El cuarto, Fernando, se casó contra la voluntad de su padre con una hija de D. Merino de la Codega, clérigo rico, y murió jóven combatiendo contra los moros de Algeciras. El menor de todos los varones, Juan Pérez de Muñatones, heredó el solar y continuó la familia. Además de estos hijos, Diego Pérez tuvo seis hijas legitimas, la menor de las cuales se casó con Juan López de Salazar, que fué el primero de esta familia que se estableció en Vizcaya.
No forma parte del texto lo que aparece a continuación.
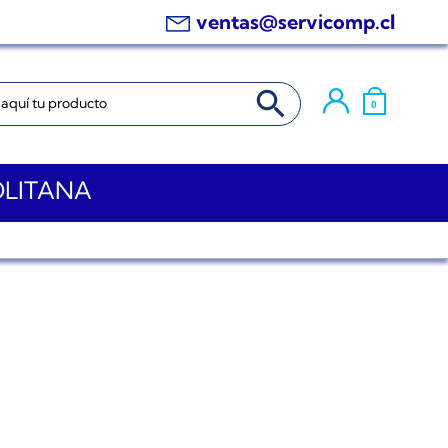
ventas@servicomp.cl
BOTÓN DE BÚSQUEDA
0
OLITANA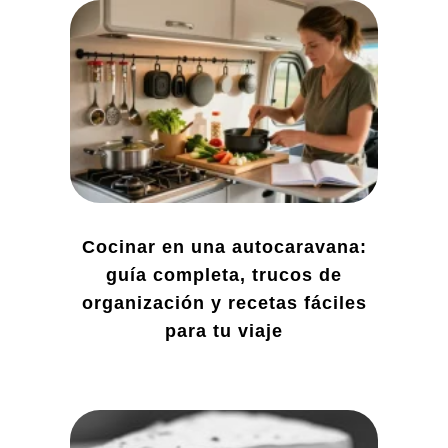
Cocinar en una autocaravana:
guía completa, trucos de
organización y recetas fáciles
para tu viaje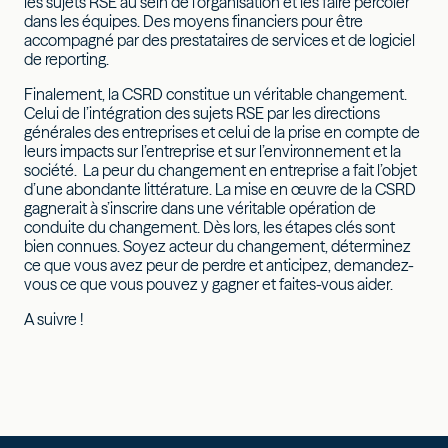
les sujets RSE au sein de l’organisation et les faire percoler
dans les équipes. Des moyens financiers pour être
accompagné par des prestataires de services et de logiciel
de reporting.
Finalement, la CSRD constitue un véritable changement.
Celui de l’intégration des sujets RSE par les directions
générales des entreprises et celui de la prise en compte de
leurs impacts sur l’entreprise et sur l’environnement et la
société. La peur du changement en entreprise a fait l’objet
d’une abondante littérature. La mise en œuvre de la CSRD
gagnerait à s’inscrire dans une véritable opération de
conduite du changement. Dès lors, les étapes clés sont
bien connues. Soyez acteur du changement, déterminez
ce que vous avez peur de perdre et anticipez, demandez-
vous ce que vous pouvez y gagner et faites-vous aider.
A suivre !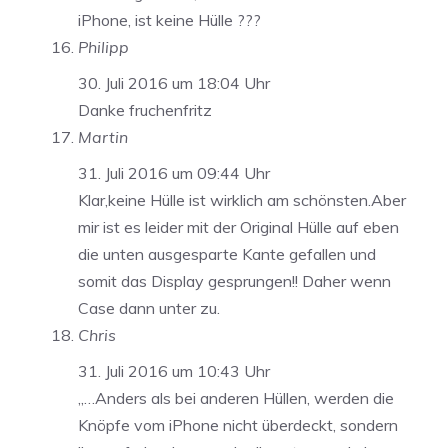
iPhone, ist keine Hülle ???
Philipp
30. Juli 2016 um 18:04 Uhr
Danke fruchenfritz
Martin
31. Juli 2016 um 09:44 Uhr
Klar,keine Hülle ist wirklich am schönsten.Aber
mir ist es leider mit der Original Hülle auf eben
die unten ausgesparte Kante gefallen und
somit das Display gesprungen!! Daher wenn
Case dann unter zu.
Chris
31. Juli 2016 um 10:43 Uhr
„…Anders als bei anderen Hüllen, werden die
Knöpfe vom iPhone nicht überdeckt, sondern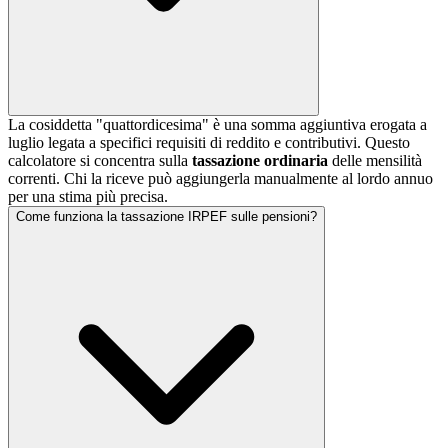
La cosiddetta "quattordicesima" è una somma aggiuntiva erogata a
luglio legata a specifici requisiti di reddito e contributivi. Questo
calcolatore si concentra sulla
tassazione ordinaria
delle mensilità
correnti. Chi la riceve può aggiungerla manualmente al lordo annuo
per una stima più precisa.
Come funziona la tassazione IRPEF sulle pensioni?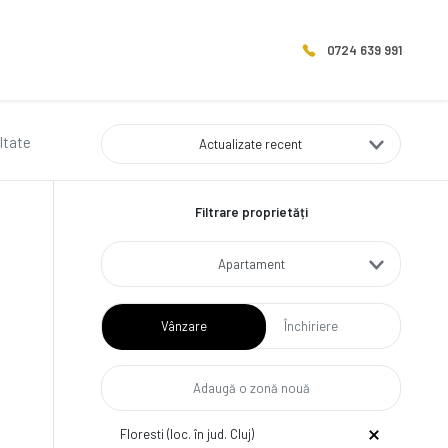
0724 639 991
ultate
Actualizate recent
Filtrare proprietăți
Apartament
Vânzare
Închiriere
Floresti (loc. în jud. Cluj)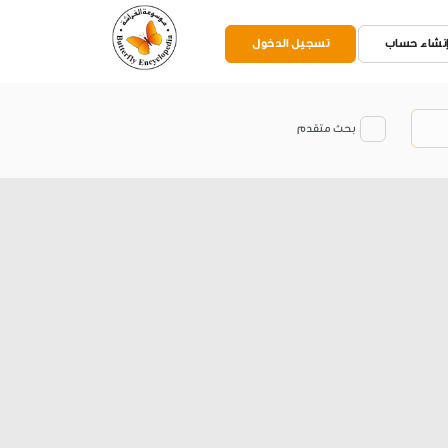
نشاء حساب
تسجيل الدخول
بحث متقدم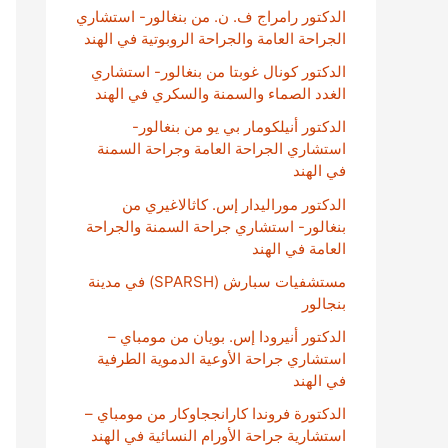
الدكتور رامراج ف. ن. من بنغالور- استشاري
الجراحة العامة والجراحة الروبوتية في الهند
الدكتور كونال غوبتا من بنغالور- استشاري
الغدد الصماء والسمنة والسكري في الهند
الدكتور أنيلكومار بي يو من بنغالور-
استشاري الجراحة العامة وجراحة السمنة
في الهند
الدكتور موراليدار إس. كاثالاغيري من
بنغالور- استشاري جراحة السمنة والجراحة
العامة في الهند
مستشفيات سبارش (SPARSH) في مدينة
بنجالور
الدكتور أنيرودا إس. بويان من مومباي –
استشاري جراحة الأوعية الدموية الطرفية
في الهند
الدكتورة فروندا كارانججاوكار من مومباي –
استشارية جراحة الأورام النسائية في الهند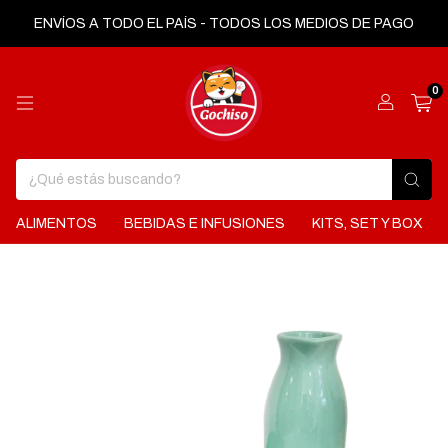
ENVÍOS A TODO EL PAÍS - TODOS LOS MEDIOS DE PAGO
0
ALIMENTOS
BEBIDAS E INFUSIONES
KITS, SET Y BOX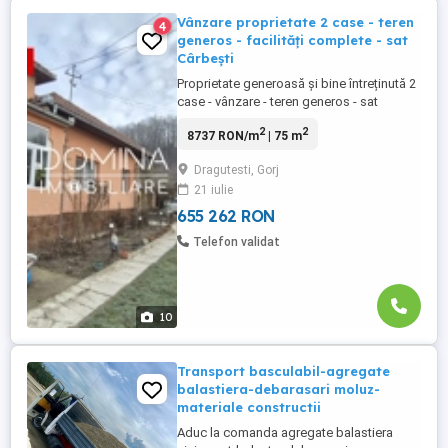
Vânzare proprietate 2 case - teren
4
generos - facilități complete - sat
Cârbești
Proprietate generoasă și bine întreținută 2
case - vânzare - teren generos - sat
Cârbești, la aproximativ 10 km de orașul
2
2
8737 RON/m
| 75 m
Târgu Jiu! Domina Imobiliare vă propune
spre vânzare o proprietate generoasă și
Dragutesti, Gorj
bine întreținută, situată în comuna
21 iulie
Drăguțești, sat Cârbești, la aproximativ 10
km de orașul Târgu ...
655 262 RON
Telefon validat
10
Transport basculabil-agregate
balastiera-debarasari moluz-
materiale constructii
Aduc la comanda agregate balastiera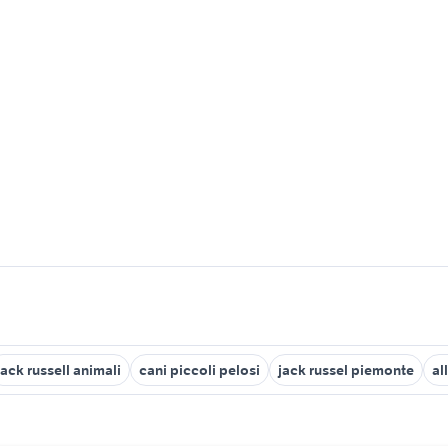
jack russell animali
cani piccoli pelosi
jack russel piemonte
al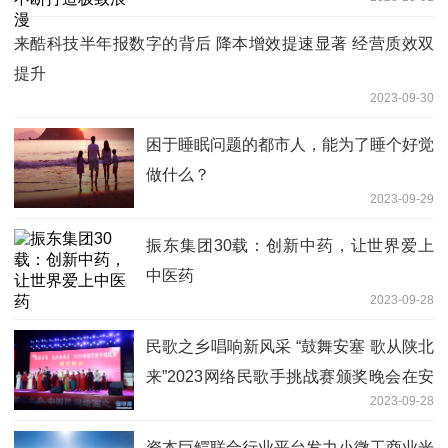
来酷科技半年报数字的背后 降本增效提速显著 经营质效双
提升
2023-09-30
困于睡眠问题的都市人，能为了睡个好觉
做什么？
2023-09-29
振东集团30载：创新中药，让世界爱上
中医药
2023-09-28
民歌之乡唱响新风采 “鼓舞安塞 歌从陕北
来”2023网络民歌手挑战赛颁奖晚会在安
2023-09-28
塞举办
资本巨鳄联合行业平台发力小微工商业光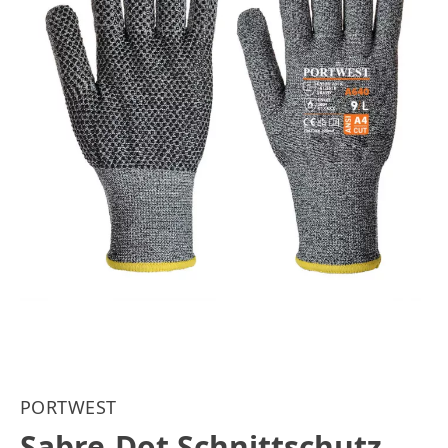
PORTWEST
Sabre-Dot Schnittschutz-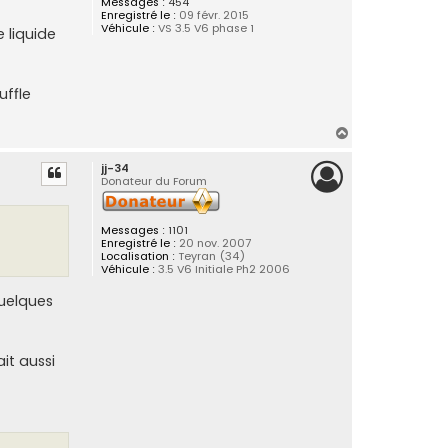
Messages :
454
Enregistré le :
09 févr. 2015
Véhicule :
VS 3.5 V6 phase 1
e liquide
uffle
H
a
jj-34
u
Donateur du Forum
t
Messages :
1101
Enregistré le :
20 nov. 2007
Localisation :
Teyran (34)
Véhicule :
3.5 V6 Initiale Ph2 2006
quelques
it aussi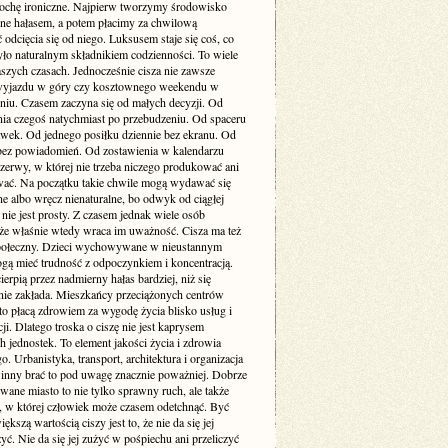
rochę ironiczne. Najpierw tworzymy środowisko
one hałasem, a potem płacimy za chwilową
odcięcia się od niego. Luksusem staje się coś, co
yło naturalnym składnikiem codzienności. To wiele
szych czasach. Jednocześnie cisza nie zawsze
yjazdu w góry czy kosztownego weekendu w
niu. Czasem zaczyna się od małych decyzji. Od
nia czegoś natychmiast po przebudzeniu. Od spaceru
awek. Od jednego posiłku dziennie bez ekranu. Od
bez powiadomień. Od zostawienia w kalendarzu
rzerwy, w której nie trzeba niczego produkować ani
ć. Na początku takie chwile mogą wydawać się
e albo wręcz nienaturalne, bo odwyk od ciągłej
 nie jest prosty. Z czasem jednak wiele osób
że właśnie wtedy wraca im uważność. Cisza ma też
ołeczny. Dzieci wychowywane w nieustannym
gą mieć trudność z odpoczynkiem i koncentracją.
ierpią przez nadmierny hałas bardziej, niż się
ie zakłada. Mieszkańcy przeciążonych centrów
to płacą zdrowiem za wygodę życia blisko usług i
i. Dlatego troska o ciszę nie jest kaprysem
 jednostek. To element jakości życia i zdrowia
o. Urbanistyka, transport, architektura i organizacja
inny brać to pod uwagę znacznie poważniej. Dobrze
wane miasto to nie tylko sprawny ruch, ale także
ń, w której człowiek może czasem odetchnąć. Być
ększą wartością ciszy jest to, że nie da się jej
yć. Nie da się jej zużyć w pośpiechu ani przeliczyć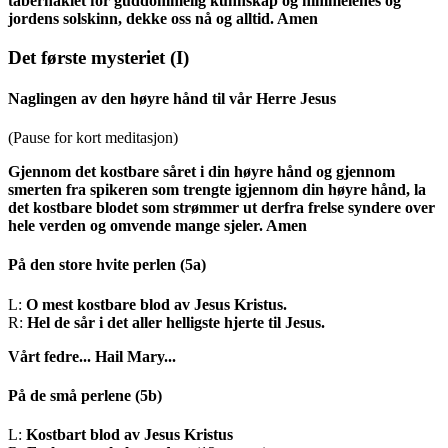
tabernaklet for guddommelig kunnskap og himmelenes og
jordens solskinn, dekke oss nå og alltid. Amen
Det første mysteriet
(I)
Naglingen av den høyre hånd til vår Herre Jesus
(Pause for kort meditasjon)
Gjennom det kostbare såret i din høyre hånd og gjennom
smerten fra spikeren som trengte igjennom din høyre hånd, la
det kostbare blodet som strømmer ut derfra frelse syndere over
hele verden og omvende mange sjeler. Amen
På den store hvite perlen
(5a)
L:
O mest kostbare blod av Jesus Kristus.
R:
Hel de sår i det aller helligste hjerte til Jesus.
Vårt fedre...
Hail Mary...
På de små perlene
(5b)
L:
Kostbart blod av Jesus Kristus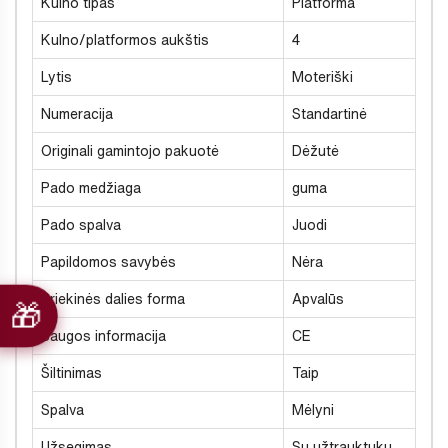
Kulno tipas
Platforma
Kulno/platformos aukštis
4
Lytis
Moteriški
Numeracija
Standartinė
Originali gamintojo pakuotė
Dėžutė
Pado medžiaga
guma
Pado spalva
Juodi
Papildomos savybės
Nėra
Priekinės dalies forma
Apvalūs
Saugos informacija
CE
Šiltinimas
Taip
Spalva
Mėlyni
Užsegimas
Su užtrauktuku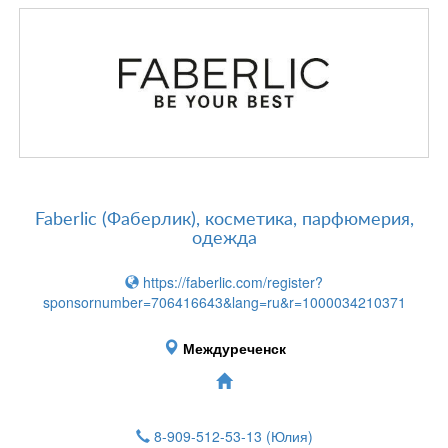
Faberlic (Фаберлик), косметика, парфюмерия,
одежда
https://faberlic.com/register?
sponsornumber=706416643&lang=ru&r=1000034210371
Междуреченск
8-909-512-53-13
(Юлия)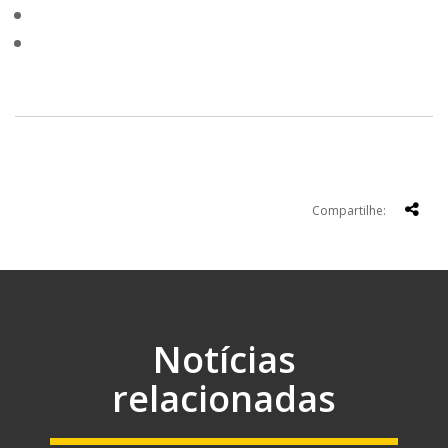
Compartilhe:
Notícias
relacionadas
Juan Pérez de Muñatones, aunque heredó el solar, no heredó toda la fortuna de esta familia, que se dividió en ocho partes, que fueron la suya, la que recibió el hijo de su hermano mayor Fernando y las seis hermanas que tenía. Varios de éstos vendieron luego sus herencias a la viuda de Juan Pérez de Muñatones después de la muerte de éste, y de esa manera se reconstruyó en su hijo Ochoa la fortuna y posición de la familia, que estuvo expuesta a perderse a causa de aquella división de bienes.
Juan Pérez se casó con Doña Mencia de Loyzaga, y habiendo tenido un sólo hijo, murió joven. Este hijo, llamado Ochoa, no tenia más que tres años cuando murió su padre y se encargaron de la tutoría su madre y sus primos Pero Fernández de la Sierra, hijo de Fernando, el hermano de Juan Pérez, y Juan Sánchez de Salazar, hijo de doña Inés de Muñatones, que pronto riñeron y sostuvieron una guerra privada entre sí. Mientras sus tutores combatían creció Ochoa y se casó con Doña Juana de Cordillas, de la que tuvo dos hijas, Doña Teresa y Doña Mencia. Los tutores hicieron por fin las paces y al concertarlas se concertó también, como modo de unir a la familia, la boda de la niña Teresa con el también niño Ochoa de Salazar, primogénito de Juan Sánchez, y habiendo muerto poco después Ochoa de Muñatones de peste en Lisboa a los 22 años de edad, su hija la niña Teresa alcanzó la jefatura de la familia de Muñatones. Del matrimonio que con Ochoa de Salazar había celebrado fué el primogénito Lope García de Salazar y Muñatones, autor de las Bienandanzas.